__Task to complete__
Which lines of the records below contain the string "Your"? Report each of them.

__Source material__
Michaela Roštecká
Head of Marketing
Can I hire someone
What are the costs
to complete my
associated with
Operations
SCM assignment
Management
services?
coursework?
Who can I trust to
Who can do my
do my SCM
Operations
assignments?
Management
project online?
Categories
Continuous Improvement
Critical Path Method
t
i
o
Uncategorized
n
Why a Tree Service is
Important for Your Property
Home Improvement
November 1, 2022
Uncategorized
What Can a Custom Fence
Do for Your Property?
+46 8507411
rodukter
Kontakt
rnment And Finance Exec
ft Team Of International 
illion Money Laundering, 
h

* * *

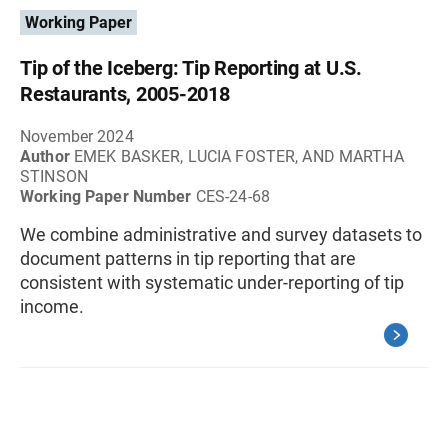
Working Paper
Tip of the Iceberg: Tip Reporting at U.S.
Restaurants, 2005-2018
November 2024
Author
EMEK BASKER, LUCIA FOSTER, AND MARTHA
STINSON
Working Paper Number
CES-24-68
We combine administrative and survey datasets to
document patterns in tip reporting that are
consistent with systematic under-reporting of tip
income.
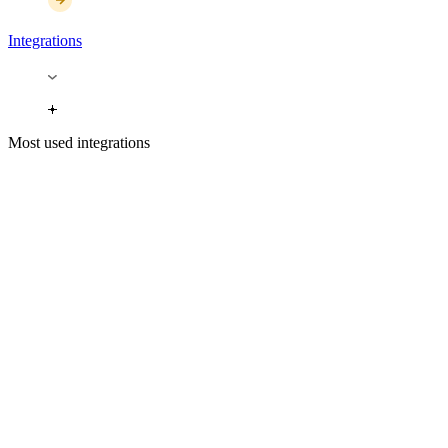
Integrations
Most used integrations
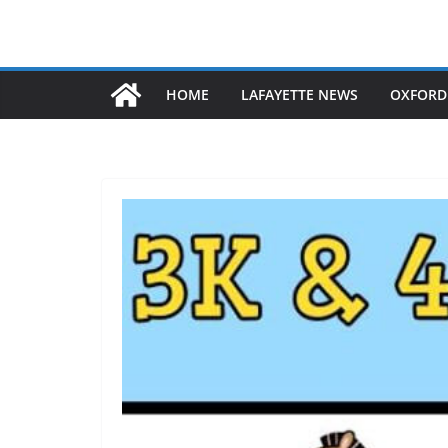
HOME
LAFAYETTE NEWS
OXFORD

--

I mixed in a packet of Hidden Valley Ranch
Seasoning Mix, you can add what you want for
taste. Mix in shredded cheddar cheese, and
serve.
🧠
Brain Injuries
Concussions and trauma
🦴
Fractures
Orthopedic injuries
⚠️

__Response box__
Important for Your Property
Do for Your Property?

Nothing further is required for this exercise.